Avec un grondement de colère, Bill Ballantine se dressa, ses énormes mains tendues.
— Au lieu de discuter avec une vermine de cette espèce, gronda-t-il, nous ferions mieux de lui tordre le cou…
Les mitraillettes des mercenaires s’étaient braquées sur la poitrine du géant qui, déjà, s’avançait vers Xhatan. Bob Morane retint son ami par le bras et le repoussa en arrière.
— Reste assis, Bill, tu m’entends ? Reste assis… Tu n’as aucune chance…
Ballantine remarqua les mitraillettes pointées vers lui et il n’insista pas. Il se rassit en maugréant :
— C’est bon, Xhatan. Pour cette fois, vous échappez encore au coup du lapin, mais la prochaine…

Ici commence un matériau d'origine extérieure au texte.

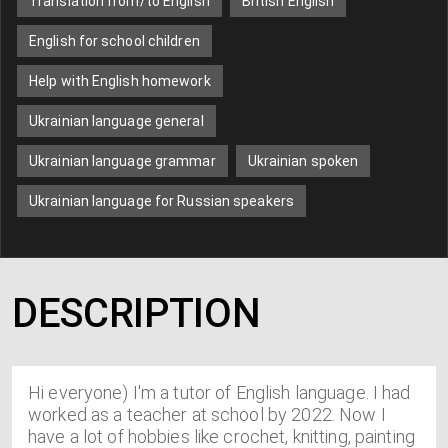
Translation from/to English
British English
English for school children
Help with English homework
Ukrainian language general
Ukrainian language grammar
Ukrainian spoken
Ukrainian language for Russian speakers
DESCRIPTION
Hi everyone) I'm a tutor of English language. I had
worked as a teacher at school by 2022. Now I
have a lot of hobbies like crochet, knitting, painting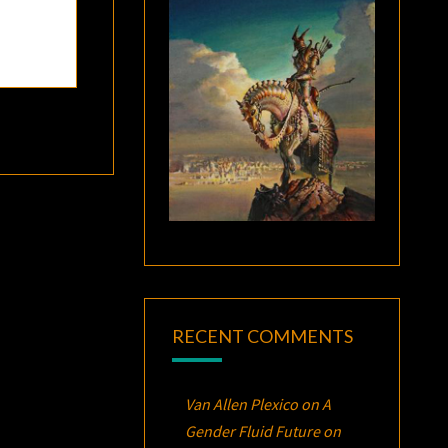
RECENT COMMENTS
Van Allen Plexico
on
A
Gender Fluid Future on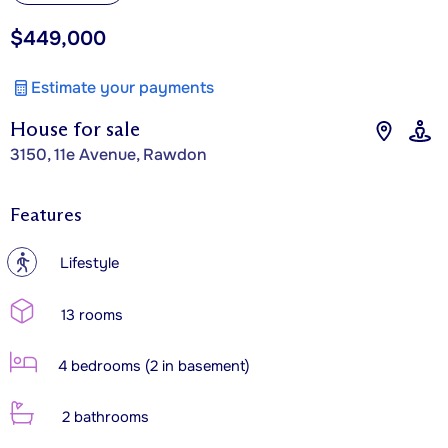
$449,000
Estimate your payments
House for sale
3150, 11e Avenue, Rawdon
Features
?
Lifestyle
13 rooms
4 bedrooms (2 in basement)
2 bathrooms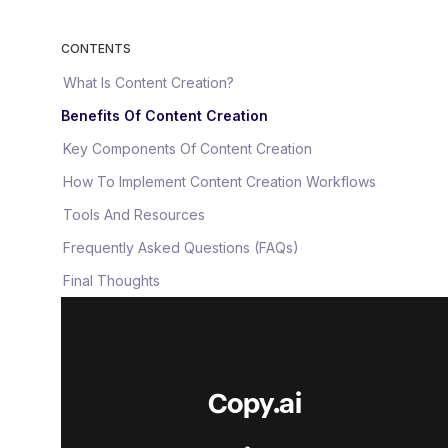
CONTENTS
What Is Content Creation?
Benefits Of Content Creation
Key Components Of Content Creation
How To Implement Content Creation Workflows
Tools And Resources
Frequently Asked Questions (FAQs)
Final Thoughts
Copy.ai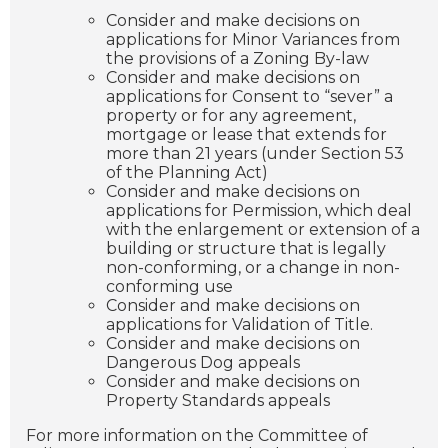
Consider and make decisions on
applications for Minor Variances from
the provisions of a Zoning By-law
Consider and make decisions on
applications for Consent to “sever” a
property or for any agreement,
mortgage or lease that extends for
more than 21 years (under Section 53
of the Planning Act)
Consider and make decisions on
applications for Permission, which deal
with the enlargement or extension of a
building or structure that is legally
non-conforming, or a change in non-
conforming use
Consider and make decisions on
applications for Validation of Title.
Consider and make decisions on
Dangerous Dog appeals
Consider and make decisions on
Property Standards appeals
For more information on the Committee of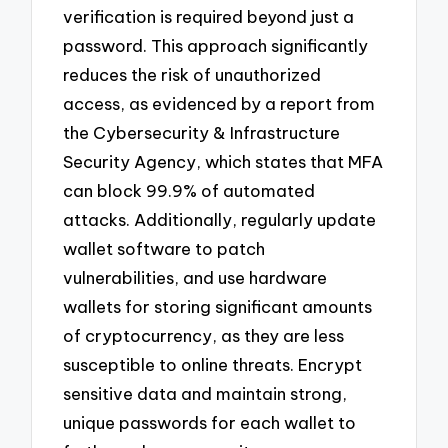
verification is required beyond just a
password. This approach significantly
reduces the risk of unauthorized
access, as evidenced by a report from
the Cybersecurity & Infrastructure
Security Agency, which states that MFA
can block 99.9% of automated
attacks. Additionally, regularly update
wallet software to patch
vulnerabilities, and use hardware
wallets for storing significant amounts
of cryptocurrency, as they are less
susceptible to online threats. Encrypt
sensitive data and maintain strong,
unique passwords for each wallet to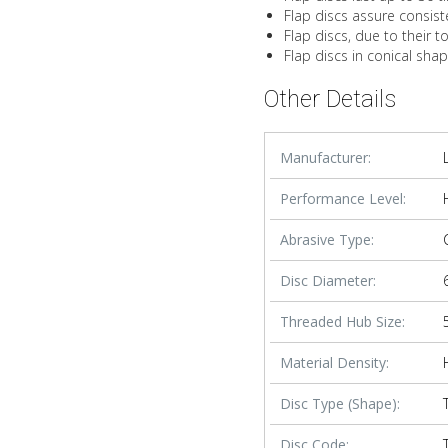
Flap discs assure consist
Flap discs, due to their t
Flap discs in conical sha
Other Details
Manufacturer:
Performance Level:
Abrasive Type:
Disc Diameter:
Threaded Hub Size:
Material Density:
Disc Type (Shape):
Disc Code: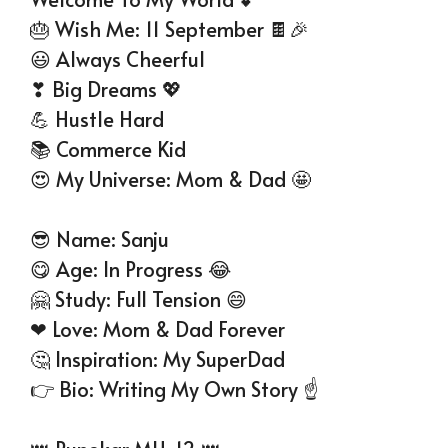
🎂 Wish Me: 11 September 🍫🎉
😃 Always Cheerful
❣ Big Dreams 💖
💪 Hustle Hard
📚 Commerce Kid
😍 My Universe: Mom & Dad 🤩
😎 Name: Sanju
😋 Age: In Progress 😂
🤗 Study: Full Tension 😄
❤ Love: Mom & Dad Forever
🤔 Inspiration: My SuperDad
👉 Bio: Writing My Own Story ☝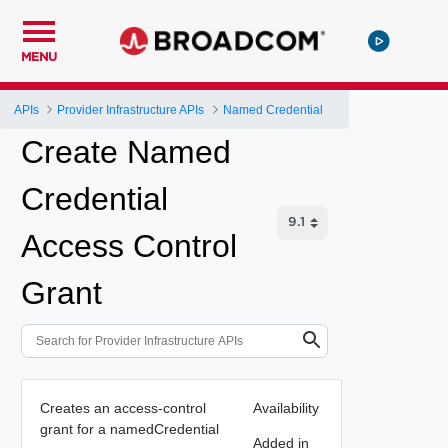
MENU
APIs
Provider Infrastructure APIs
Named Credential
Create Named
Credential
Access Control
Grant
Creates an access-control
Availability
grant for a namedCredential
Added in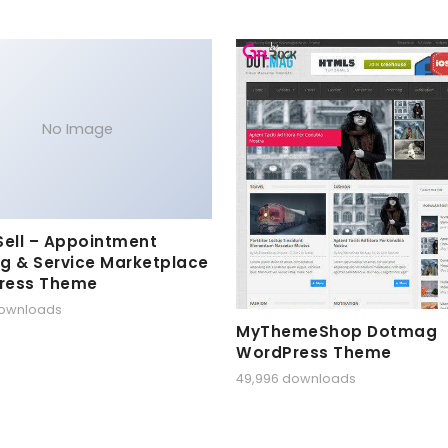
No Image
Sell – Appointment
g & Service Marketplace
ress Theme
downloads
MyThemeShop Dotmag
WordPress Theme
49,996 downloads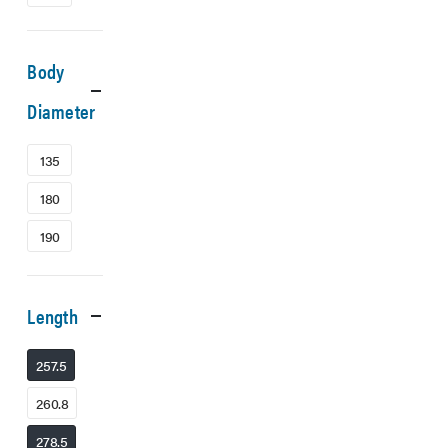
Body
Diameter
135
180
190
Length
257.5
260.8
278.5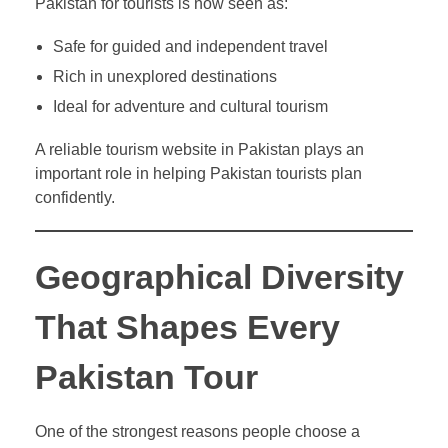
Pakistan for tourists is now seen as:
Safe for guided and independent travel
Rich in unexplored destinations
Ideal for adventure and cultural tourism
A reliable tourism website in Pakistan plays an
important role in helping Pakistan tourists plan
confidently.
Geographical Diversity
That Shapes Every
Pakistan Tour
One of the strongest reasons people choose a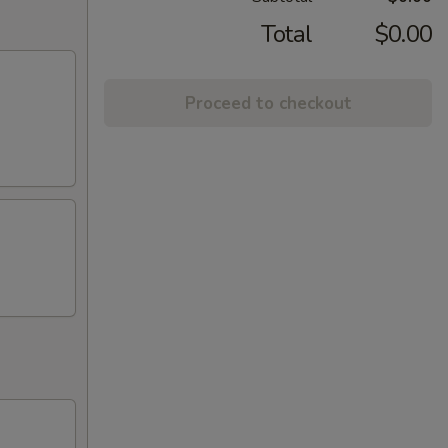
Total
$0.00
Proceed to checkout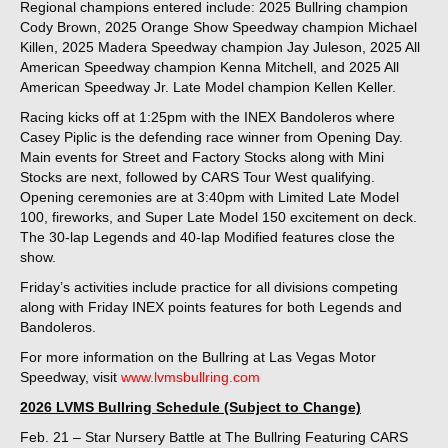
Regional champions entered include: 2025 Bullring champion
Cody Brown, 2025 Orange Show Speedway champion Michael
Killen, 2025 Madera Speedway champion Jay Juleson, 2025 All
American Speedway champion Kenna Mitchell, and 2025 All
American Speedway Jr. Late Model champion Kellen Keller.
Racing kicks off at 1:25pm with the INEX Bandoleros where
Casey Piplic is the defending race winner from Opening Day.
Main events for Street and Factory Stocks along with Mini
Stocks are next, followed by CARS Tour West qualifying.
Opening ceremonies are at 3:40pm with Limited Late Model
100, fireworks, and Super Late Model 150 excitement on deck.
The 30-lap Legends and 40-lap Modified features close the
show.
Friday’s activities include practice for all divisions competing
along with Friday INEX points features for both Legends and
Bandoleros.
For more information on the Bullring at Las Vegas Motor
Speedway, visit
www.lvmsbullring.com
2026 LVMS Bullring Schedule (Subject to Change)
Feb. 21 – Star Nursery Battle at The Bullring Featuring CARS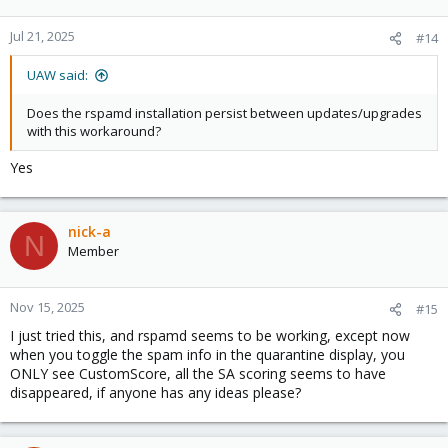
Jul 21, 2025
#14
UAW said:
Does the rspamd installation persist between updates/upgrades
with this workaround?
Yes
nick-a
N
Member
Nov 15, 2025
#15
I just tried this, and rspamd seems to be working, except now
when you toggle the spam info in the quarantine display, you
ONLY see CustomScore, all the SA scoring seems to have
disappeared, if anyone has any ideas please?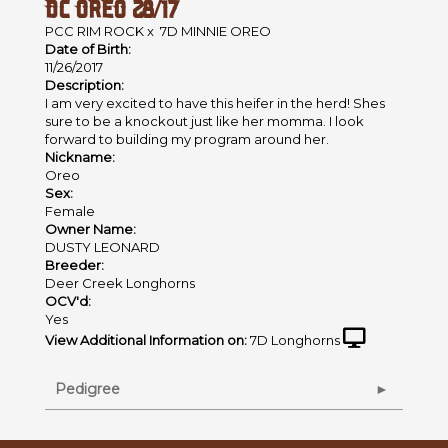
DC OREO 28/17
PCC RIM ROCK
x
7D MINNIE OREO
Date of Birth:
11/26/2017
Description:
I am very excited to have this heifer in the herd! Shes
sure to be a knockout just like her momma. I look
forward to building my program around her.
Nickname:
Oreo
Sex:
Female
Owner Name:
DUSTY LEONARD
Breeder:
Deer Creek Longhorns
OCV'd:
Yes
View Additional Information on:
7D Longhorns
Pedigree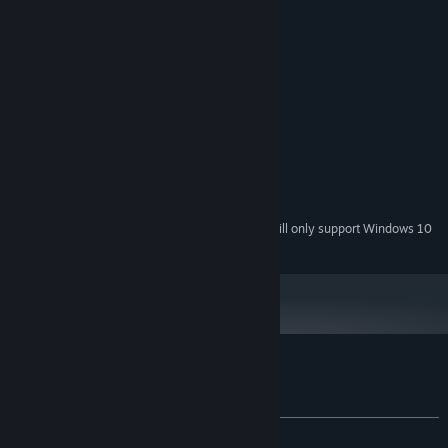
System Requirements
MINIMUM:
Windows 7 x86
OS *:
i5
PROCESSOR:
512 MB RAM
MEMORY:
Intel HD Graphics 1GB
GRAPHICS:
Version 11
DIRECTX:
250 MB available space
STORAGE:
Starting January 1st, 2024, the Steam Client will only support Windows 10
*
and later versions.
Customer reviews for EW/WE
About user reviews
Your preferences
ALL TIME:
Positive
(85% of 48)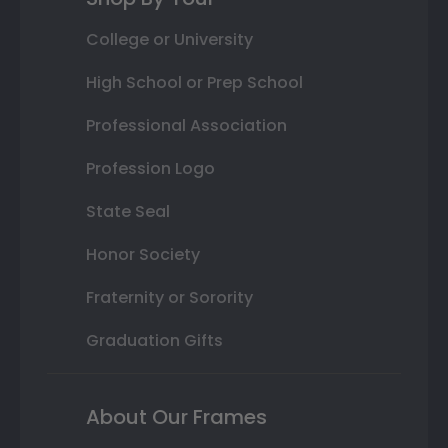
College or University
High School or Prep School
Professional Association
Profession Logo
State Seal
Honor Society
Fraternity or Sorority
Graduation Gifts
About Our Frames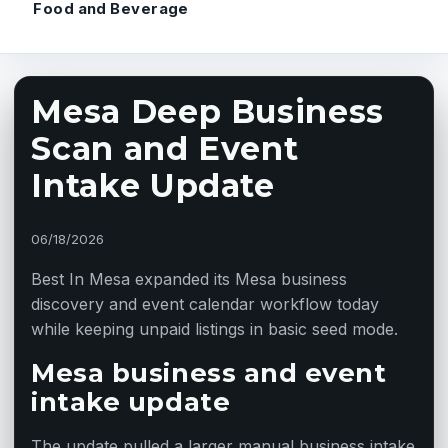
Food and Beverage
Mesa Deep Business
Scan and Event
Intake Update
06/18/2026
Best In Mesa expanded its Mesa business
discovery and event calendar workflow today
while keeping unpaid listings in basic seed mode.
Mesa business and event
intake update
The update pulled a larger manual business intake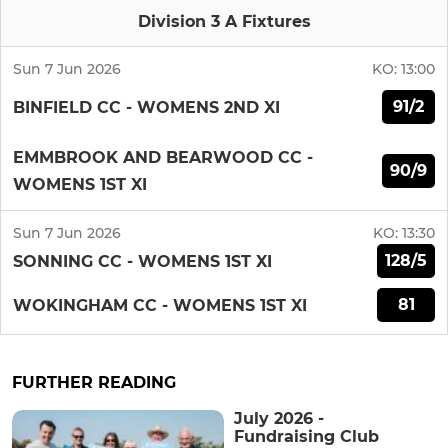
Division 3 A Fixtures
Sun 7 Jun 2026
KO:
13:00
91/2
BINFIELD CC - WOMENS 2ND XI
EMMBROOK AND BEARWOOD CC -
90/9
WOMENS 1ST XI
Sun 7 Jun 2026
KO:
13:30
128/5
SONNING CC - WOMENS 1ST XI
81
WOKINGHAM CC - WOMENS 1ST XI
FURTHER READING
July 2026 -
Fundraising Club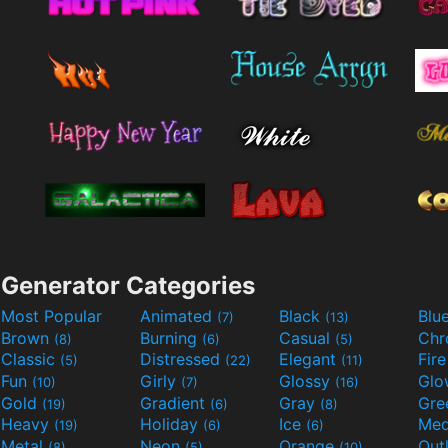
Generator Categories
Most Popular
Animated
Black
Blu
(7)
(13)
Brown
Burning
Casual
Ch
(8)
(6)
(5)
Classic
Distressed
Elegant
Fir
(5)
(22)
(11)
Fun
Girly
Glossy
Glo
(10)
(7)
(16)
Gold
Gradient
Gray
Gre
(19)
(6)
(8)
Heavy
Holiday
Ice
Med
(19)
(6)
(6)
Metal
Neon
Orange
Out
(8)
(5)
(10)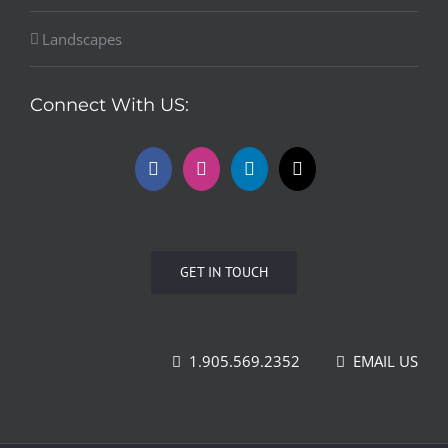
Landscapes
Connect With US:
GET IN TOUCH
1.905.569.2352
EMAIL US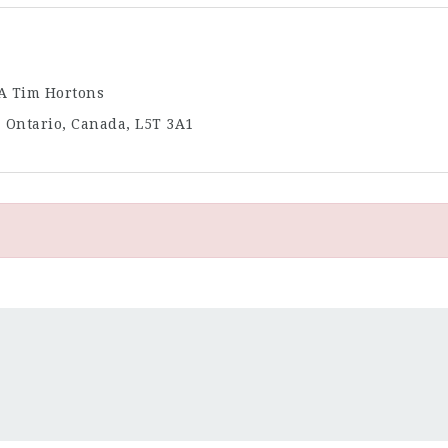
/A Tim Hortons
, Ontario, Canada, L5T 3A1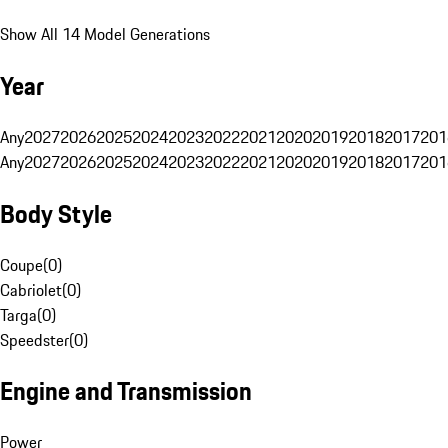
Show All 14 Model Generations
Year
Any
2027
2026
2025
2024
2023
2022
2021
2020
2019
2018
2017
201
Any
2027
2026
2025
2024
2023
2022
2021
2020
2019
2018
2017
201
Body Style
Coupe
(
0
)
Cabriolet
(
0
)
Targa
(
0
)
Speedster
(
0
)
Engine and Transmission
Power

— Il n’y aura pas de prochaine fois, fit le Maître de la Lumière avec un mauvais sourire. Puisque le commandant Morane et vous n’acceptez pas l’offre amicale que je vous ai faite, il ne me reste plus qu’à vous tirer ma révérence. Bientôt, mon condensateur de photons, commandé par une minuterie, déversera automatiquement ses rayons mortels sur la région, où toute vie sera anéantie. Mais, à ce moment, je serai loin. Quand les réserves d’énergie du condensateur seront épuisées, une nouvelle minuterie en provoquera la destruction. De cette façon, mes appareils ne tomberont pas au pouvoir des savants français qui pourraient en découvrir le fonctionnement. Quand les charges d’explosif destinées à détruire ces appareils exploseront, vous périrez en même temps, ensevelis sous les débris…
— Et si, pour une raison ou pour une autre, le mécanisme commandant le déclenchement de votre condensateur ne fonctionnait pas ? interrogea Morane.
— Dans ce cas, répondit Xhatan, vous périrez quand même, car j’ai prévu qu’en cas de panne la destruction de l’appareillage aurait lieu de toute façon, automatiquement. Je veux qu’en aucun cas mes découvertes ne tombent aux mains d’étrangers…
Lentement, Xhatan recula vers la porte. Quand il fut sur le seuil, il s’inclina légèrement, comme s’il s’était trouvé dans un salon, et il dit d’une voix douce :
— Mademoiselle Blaise, messieurs, j’ai bien l’honneur de vous saluer…
Le Maître de la Lumière sortit, suivi de ses gardes. Le battant claqua et les prisonniers entendirent le glissement du lourd verrou que l’on poussait dans sa gâche. Pendant de longues minutes, ils perçurent encore des bruits de pas à travers le souterrain, puis ce fut le silence. Un silence profond, pesant, épais comme le manteau même de la Mort.